Could you copy out every line of the data where the word "Puede" occurs?

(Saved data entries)
+ + + + +

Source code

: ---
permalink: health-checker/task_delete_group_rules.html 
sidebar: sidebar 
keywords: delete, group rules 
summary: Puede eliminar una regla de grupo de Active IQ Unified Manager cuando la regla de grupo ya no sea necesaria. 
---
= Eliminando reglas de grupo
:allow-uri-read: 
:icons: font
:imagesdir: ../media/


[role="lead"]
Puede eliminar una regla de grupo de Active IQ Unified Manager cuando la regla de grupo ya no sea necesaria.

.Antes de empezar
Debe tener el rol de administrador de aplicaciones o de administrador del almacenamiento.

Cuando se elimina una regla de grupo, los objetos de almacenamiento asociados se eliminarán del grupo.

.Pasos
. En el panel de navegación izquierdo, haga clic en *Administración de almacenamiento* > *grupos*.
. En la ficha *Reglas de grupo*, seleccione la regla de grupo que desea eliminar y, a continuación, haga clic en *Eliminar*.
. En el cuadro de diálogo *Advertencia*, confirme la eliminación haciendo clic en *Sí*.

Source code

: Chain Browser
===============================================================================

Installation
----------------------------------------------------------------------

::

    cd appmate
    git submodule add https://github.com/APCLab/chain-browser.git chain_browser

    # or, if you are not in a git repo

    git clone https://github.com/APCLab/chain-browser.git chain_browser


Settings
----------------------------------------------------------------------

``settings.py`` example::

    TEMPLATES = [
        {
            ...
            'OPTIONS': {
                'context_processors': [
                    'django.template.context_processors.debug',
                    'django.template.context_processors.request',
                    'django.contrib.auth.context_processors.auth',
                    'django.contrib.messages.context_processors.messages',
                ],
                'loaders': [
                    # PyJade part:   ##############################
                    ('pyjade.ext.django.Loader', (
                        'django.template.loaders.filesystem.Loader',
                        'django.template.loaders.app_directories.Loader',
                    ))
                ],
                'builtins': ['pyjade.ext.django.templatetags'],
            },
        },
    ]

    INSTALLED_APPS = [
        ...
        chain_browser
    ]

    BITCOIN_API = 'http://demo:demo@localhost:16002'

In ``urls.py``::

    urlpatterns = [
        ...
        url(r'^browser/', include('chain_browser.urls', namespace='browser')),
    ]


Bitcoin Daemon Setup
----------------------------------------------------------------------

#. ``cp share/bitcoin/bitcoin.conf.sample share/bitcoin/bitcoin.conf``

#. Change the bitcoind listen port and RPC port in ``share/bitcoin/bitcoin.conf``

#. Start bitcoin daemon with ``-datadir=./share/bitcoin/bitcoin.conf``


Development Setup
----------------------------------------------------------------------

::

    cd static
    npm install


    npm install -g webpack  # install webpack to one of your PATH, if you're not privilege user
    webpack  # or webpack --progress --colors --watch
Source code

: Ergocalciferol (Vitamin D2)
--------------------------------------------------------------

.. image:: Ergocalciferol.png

+ + + + +

== Answer to this problem ==
summary: Puede eliminar una regla de grupo de Active IQ Unified Manager cuando la regla de grupo ya no sea necesaria. 
Puede eliminar una regla de grupo de Active IQ Unified Manager cuando la regla de grupo ya no sea necesaria.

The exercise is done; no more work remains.